The streaming implementation does not take in account that a token may be split across two chunks

agladysh commented 1 year ago

Consider this code in the nearleyc implementation: https://github.com/kach/nearley/blob/master/bin/nearleyc.js#L29

It feeds the fs stream via a StreamWrapper instance to the parser's feed() function as is.

The Parser.feed() implementation calls lexer.reset() with the new chunk.

If the fs stream splits a token between two chunks, and we're lucky we will get a lexer error either at the end of the previous chunk, or at the beginning of the next chunk. (Otherwise the result is valid, but may not be what the user expects, as two tokens instead of one appear silently in the result.)

Ideally, the fs streams should be handled on lexer level, not on parser level. Barring that, the easiest solution, probably, would be to drop streaming support, at least in nearleyc, and deprecate the usage of streaming in the API.

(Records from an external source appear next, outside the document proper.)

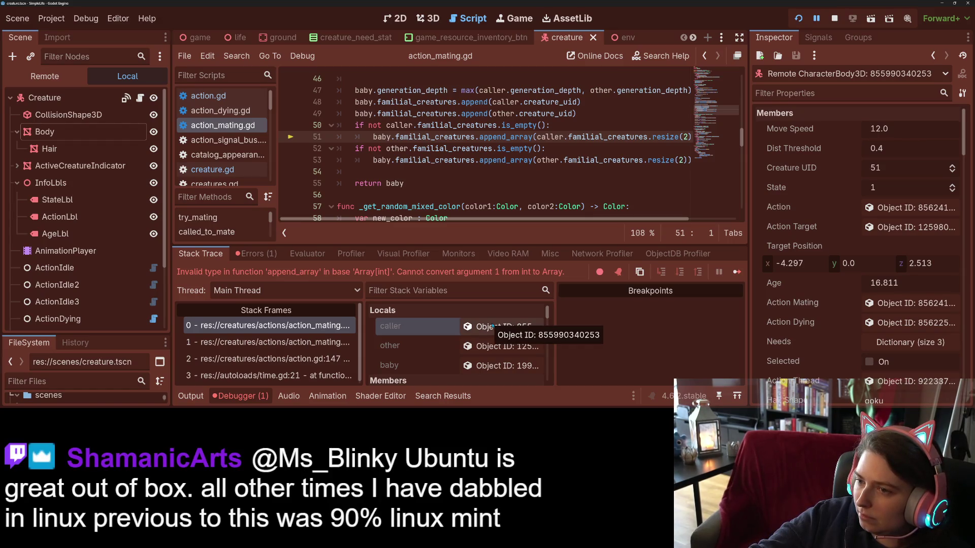
mouse_move(670, 136)
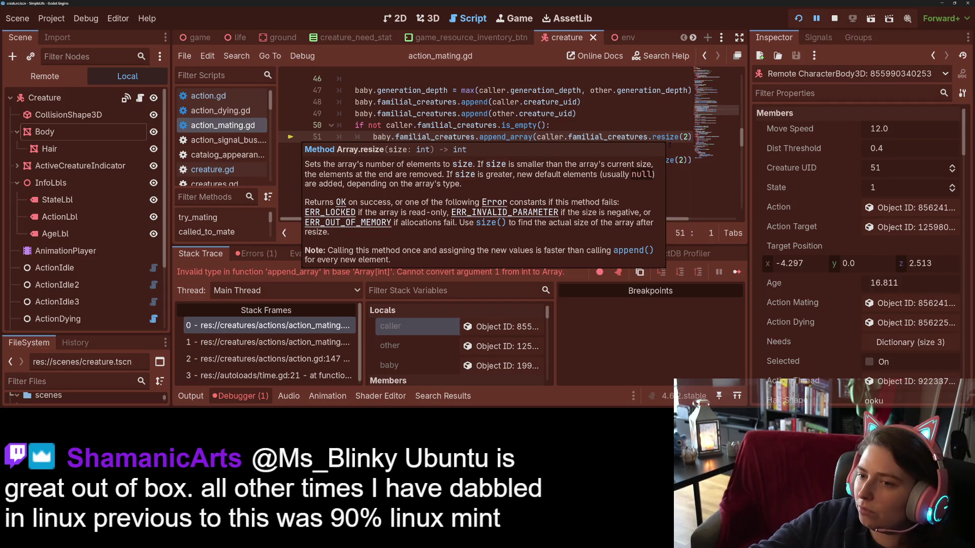
left_click(835, 18)
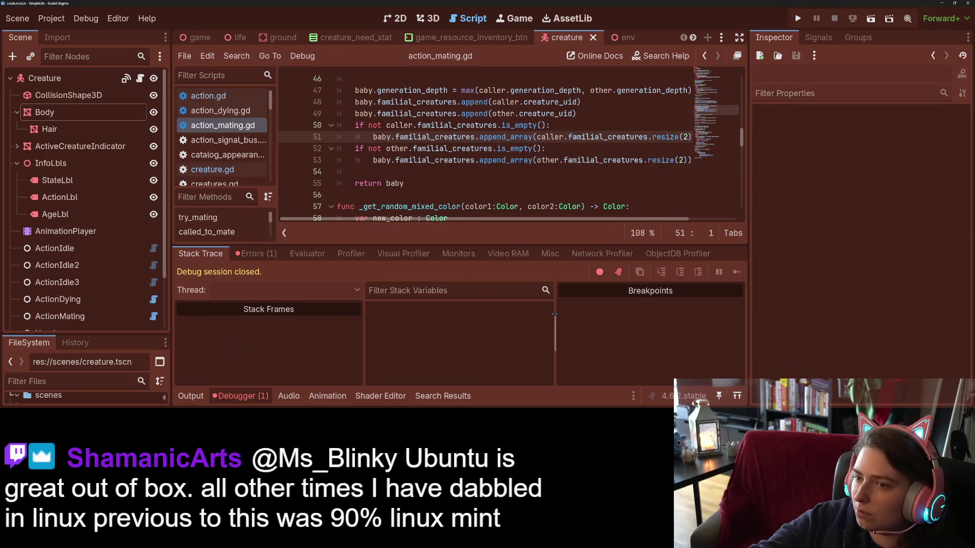
- Add 'var caller_fam = caller.familial_creatures.duplicate()' followed by 'caller_fam.resize(2)' in make_baby
left_click(240, 397)
scroll(544, 279, "up", 3)
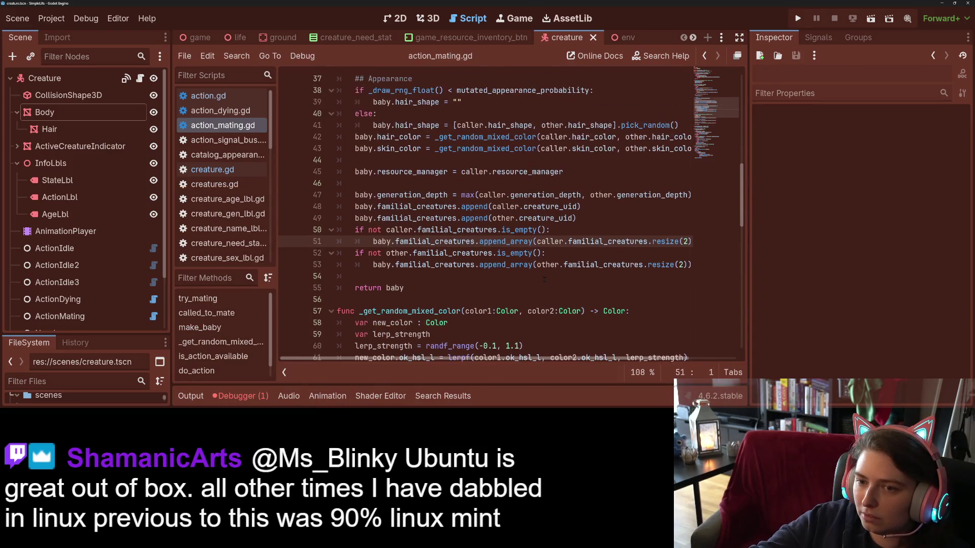
left_click_drag(536, 242, 677, 242)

In practice, this issue affects users with longer grammars with longer symbol names.

Here is the code to reproduce (probably can be whittled down to something simpler):

gen-long-grammar.ts

process.stdout.write(`
grammar ->
`);

const rules = [ 'FOO', 'FOOBAR', 'FOOBARBAZ', 'FOOBARBAZQUO' ].map(rule => rule + '_' + 'X'.repeat(100));

for (let i = 0; i < 400; ++i) {
  process.stdout.write(i === 0 ? ' ' : '|');
  for (let j = 0; j < (Math.random() * 50 | 0) + 1; ++j) {
    process.stdout.write(' ');
    if (j > 0) {
      process.stdout.write('" " ');
    }
    process.stdout.write(rules[rules.length * Math.random() | 0]);
  }
  process.stdout.write('\n');
}

for (const rule of rules) {
  process.stdout.write(`\n${rule} -> "${rule}"`);
}

process.stdout.write('\n');

Running this

npx tsx gen-long-grammar.ts | npx nearleyc

Results in an error similar to this:

Unexpected word token: "XXXXXXXXXXXXXXXXXXXXXXXXXXXXXXXXXXXXXXXXXXXXXXXXXXXXXXXXXXXXXXXXXXXXXXXXXXXXXX". 
Instead, I was expecting to see one of the following:
<...>

naraen commented 1 year ago

One way to fix ... Parser already expects production rules to be delimited by newline. Parser.feed() could stash the characters in the chunk that are not terminated by newline and prepend it to the next chunk for processing.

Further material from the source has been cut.